The middle of the film is taken up by a series of tiresome multiple identity confusions – between Oren Skroog dressed to go to a party as a vampire and his vampire ancestor risen from the coffin; between Jennifer Lyons who keeps swapping between nice girl and possessed by a witch whenever she opens the music box; and James DeBello who is only pretending to be a vampire hunter to pick up girls. There is much running around the castle and frenetic humour playing off everybody else thinking they are someone different. This kind of knockabout horror material felt tired when Abbott and Costello did it in the 1940s. There is also an ongoing gag where one of the girls (Natalie Garza) has her head severed and Patrick Casey smuggles her out by putting on a cape and resting the head at the front under the hood, only for them to encounter various guys trying to make out with her unaware that it is a guy’s body beneath.
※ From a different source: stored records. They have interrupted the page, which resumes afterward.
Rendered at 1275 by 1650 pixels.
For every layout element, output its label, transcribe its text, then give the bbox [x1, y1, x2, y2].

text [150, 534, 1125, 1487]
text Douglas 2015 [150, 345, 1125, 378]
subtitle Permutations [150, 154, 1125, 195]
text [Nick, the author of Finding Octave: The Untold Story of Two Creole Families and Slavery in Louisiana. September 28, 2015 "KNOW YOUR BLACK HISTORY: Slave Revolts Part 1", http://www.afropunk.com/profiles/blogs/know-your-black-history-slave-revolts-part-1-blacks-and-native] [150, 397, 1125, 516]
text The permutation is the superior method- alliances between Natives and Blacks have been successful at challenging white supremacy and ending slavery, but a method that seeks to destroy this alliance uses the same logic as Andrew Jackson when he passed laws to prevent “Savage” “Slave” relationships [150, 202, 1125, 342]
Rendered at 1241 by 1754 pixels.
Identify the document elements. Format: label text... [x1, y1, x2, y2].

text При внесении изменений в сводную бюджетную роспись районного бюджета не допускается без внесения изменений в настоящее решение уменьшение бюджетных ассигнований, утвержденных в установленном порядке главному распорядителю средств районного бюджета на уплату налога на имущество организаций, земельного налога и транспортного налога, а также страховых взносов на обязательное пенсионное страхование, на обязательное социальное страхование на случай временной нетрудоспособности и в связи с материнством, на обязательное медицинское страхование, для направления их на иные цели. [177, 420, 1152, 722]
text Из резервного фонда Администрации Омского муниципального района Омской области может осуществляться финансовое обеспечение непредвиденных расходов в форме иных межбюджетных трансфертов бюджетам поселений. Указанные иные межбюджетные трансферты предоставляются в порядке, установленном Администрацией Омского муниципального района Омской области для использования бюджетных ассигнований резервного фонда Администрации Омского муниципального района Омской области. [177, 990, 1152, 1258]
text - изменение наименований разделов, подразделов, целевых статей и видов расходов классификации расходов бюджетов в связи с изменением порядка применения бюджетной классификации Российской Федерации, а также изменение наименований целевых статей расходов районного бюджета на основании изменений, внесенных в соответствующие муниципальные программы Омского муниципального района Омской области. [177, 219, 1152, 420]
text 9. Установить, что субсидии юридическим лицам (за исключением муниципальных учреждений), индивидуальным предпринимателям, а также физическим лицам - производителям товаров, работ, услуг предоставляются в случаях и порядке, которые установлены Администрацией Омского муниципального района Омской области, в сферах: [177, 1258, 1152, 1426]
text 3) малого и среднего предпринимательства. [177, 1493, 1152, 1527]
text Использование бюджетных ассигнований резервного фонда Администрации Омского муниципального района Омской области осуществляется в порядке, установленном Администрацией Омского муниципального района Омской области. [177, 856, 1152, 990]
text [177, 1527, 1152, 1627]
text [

There are inane gags about people’s bumbling unwinding the threads holding a Frankenstein-ian patchwork corpse together and one of the stoners having to sew it back together, resulting in mass vomitings by all present. The mad scientist is naturally played by a dwarf (David J. Steinberg) who for measure says everything in a falsetto voice. There is also an incredibly old hat gag that was done back in the days of Danny Kaye with Oren Skroog and his ancestor meeting one another both dressed as a vampire and thinking they are looking in a mirror.

It seems required casting call that everybody present plays their role like morons. The most unintentionally telling scene is surely when the witch possessing Jennifer Lyons looks in a mirror and exclaims: “I’m trapped in the body of an idiot.” One must say that in the scenes as his vampire look-alike, Oren Skroog makes for surely the world’s dopiest ever vampire. Some of the worst acting is that of James DeBello who plays exactly like they had cast a beer-swilling jock in the part and that he had no ability to play anything beyond that. The worst performance however is from Romanian actress Irena A. Hoffman who mugs horrendously in the role of Draguta.

(Winner in this site’s Worst Films of 2009 list).